**Yönerge A:** Mülteci haberleri derlemesinde "(NTV-21.06.2002) (İLT)" ifadesinden "(Günlük Evrensel-20.06.2002) (İLT)" ifadesine kadar uzanan bölümü harfi harfine yazın.
**Yönerge B:** Mülteci haberleri derlemesindeki Van haberine göre yakalanan yabancılar neden gözaltına alındı? Metnin verdiği gerekçeye dayanarak bir ile üç cümleyle açıklayın.
**Yönerge C:** Mülteci haberleri derlemesine, metnin bittiği yerden devam edin.

**Verilen metin:**

-=-=-=-=-

Av. Taner Kılıç'ın derlemesidir.

Vanda kaçak operasyonu

(NTV-21.06.2002) (İLT)
Vanda, yurda kaçak yollarla giriş yapan 26 yabancı uyruklu yakalandı.
Vanın Bostaniçi Beldesi Karpuzalan Köyü yakınlarında devriye görevini sürdüren jandarma ekipleri, il merkezine yaya giden 8 kişiyi durdurarak kimlik kontrolü yaptı. Kontrollerde, 8 kişinin Afganistan vatandaşı olduğu ve yurda kaçak yollarla giriş yaptıkları tespit edildi. Başkalenin Saçan Köyü Meydanlı Mezrası’nda ise kırsal alandan ilçe merkezine giden 18 Iraklı yakalandı.Yetkililer, Pasaport Kanununa Muhalefet ve Sınır İhlali suçundan gözaltına alınan yabancıların sınır dışı edileceğini belirttiler.
 

Mülteci hakları yok ediliyor

Jülide Kalıç
(Günlük Evrensel-20.06.2002) (İLT)
Bugün Dünya Mülteciler Günü. Birleşmiş Milletler, Irk, renk, din, siyasi amaç veya toplumsal nedenlerle yaşadıkları ülkenin topraklarını terk etmek zorunda kalanlar diye tanımlıyor mültecileri. Mülteciler Sözleşmesi ve Kartagena Deklarasyonuyla savaş ya da iç savaş nedeniyle kaçmış insanlar da mülteci kabul ediliyor. Mülteci hakları, BM tarafından güvence altına alınmış olsa da, bu sözleşmeye uyulmuyor.

-=-=-=-=-

**Aşağıdaki veriler:**
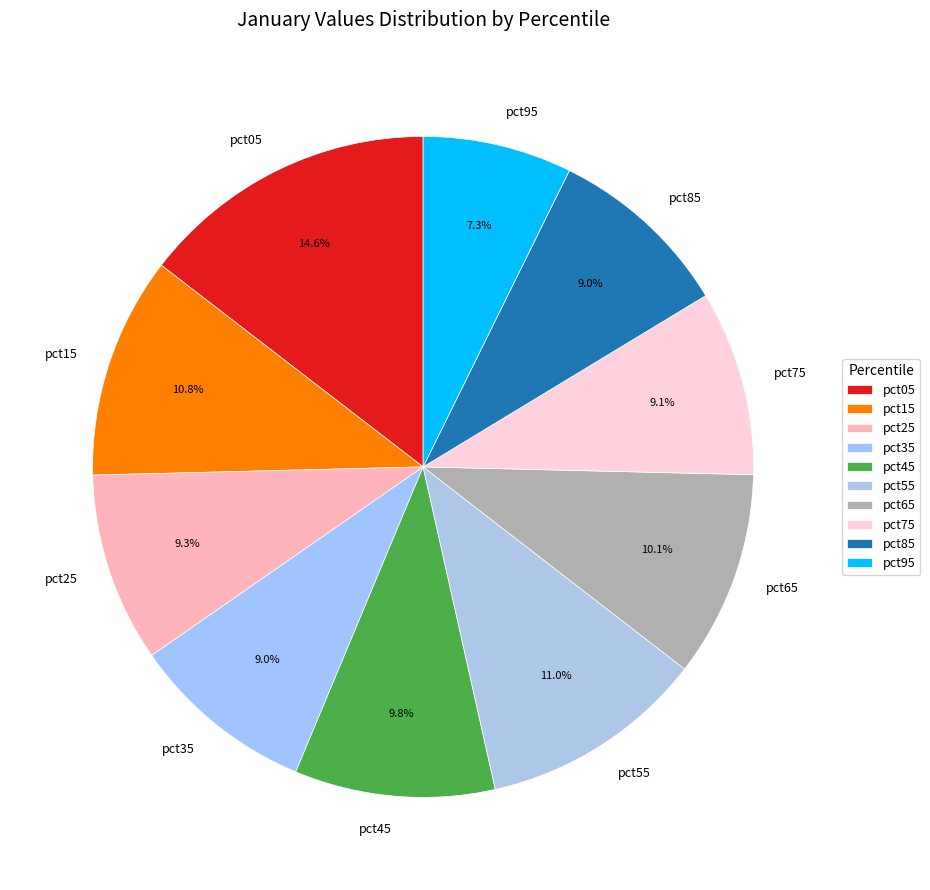

To the nearest percent, what is the average slice percentage?

10%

-=-=-=-=-

**Çalışma çıktısı A:**
(NTV-21.06.2002) (İLT)
Vanda, yurda kaçak yollarla giriş yapan 26 yabancı uyruklu yakalandı.
Vanın Bostaniçi Beldesi Karpuzalan Köyü yakınlarında devriye görevini sürdüren jandarma ekipleri, il merkezine yaya giden 8 kişiyi durdurarak kimlik kontrolü yaptı. Kontrollerde, 8 kişinin Afganistan vatandaşı olduğu ve yurda kaçak yollarla giriş yaptıkları tespit edildi. Başkalenin Saçan Köyü Meydanlı Mezrası’nda ise kırsal alandan ilçe merkezine giden 18 Iraklı yakalandı.Yetkililer, Pasaport Kanununa Muhalefet ve Sınır İhlali suçundan gözaltına alınan yabancıların sınır dışı edileceğini belirttiler.
 

Mülteci hakları yok ediliyor

Jülide Kalıç
(Günlük Evrensel-20.06.2002) (İLT)

**Çalışma çıktısı B:** Yabancıların yurda kaçak yollarla giriş yaptıkları tespit edildi. Bu nedenle Pasaport Kanununa Muhalefet ve Sınır İhlali suçundan gözaltına alındılar.

**Çalışma çıktısı C:**
İnsanca bir yaşam uğruna topraklarından göç edenler giderek daha baskıcı yasalarla karşılaşıyorlar. Mültecileri bekleyen trajik son ise hiç değişmiyor: İade ve ölüm...
ABDnin Afganistana saldırmasının ardından göç dalgasında bir artış söz konusu. 11 Eylül saldırısının ardından ise mülteciler giderek ağırlaşan yasaların kurbanı oldu. 11 Eylül saldırısının ardından milyonlarca Afgan mülteci göç yollarına düştü. Avrupa ülkeleri ise mülteci haklarının ihlali konusunda adeta birbirleriyle yarışır hale geldi.
Yeni çıkarılan göçmen yasalarına en iyi örneklerden biri, İtalya. Neofaşist Berlusconi hükümetinin sunduğu, göçmenlerin kontrol altında tutulması ve yasadışı göçü önlemeye yönelik yasa değişikliği paketi geçtiğimiz günlerde kabul edildi. Alınan karalardan bazıları ise şöyle: İşçilere verilen oturma izni süreleri 5 yıldan 2 yıla indirilecek. Kaçak olarak gelenler, üzerinde kimlik yoksa bir sosyal merkezde 60 gün kadar ağırlanacak (önceki yasada 30 gündü). Kimliği tespit edilemeyen kaçaklar ise 3 gün içerisinde (önceki yasada 15 gündü) sınırdışı edilecek. Sınırdışı edilenin bir daha ülkeye giriş yaptığının tespit edilmesi halinde, bu kişi suçlu sayılacak.
Batı ülkelerindeki toplama kamplarına tıkılan mülteciler, buralarda çok sert uygulamalar ile karşı karşıya kalıyor. Bu kamplardan, birçok mültecinin uygulamalara dayanamayarak intihar ettiği haberleri geliyor. Kavgalar, hatta cinayetler de az değil. Örneğin, iltica başvuralarını kabul etmemek için her yola başvuran Alman hükümeti, mülteci kamplarında adeta bir yıldırma ve gönüllü geri dönmeye razı etme politikası izliyor. Bu politikalarından biri mültecilerin seyahat özgürlüğünün alınması.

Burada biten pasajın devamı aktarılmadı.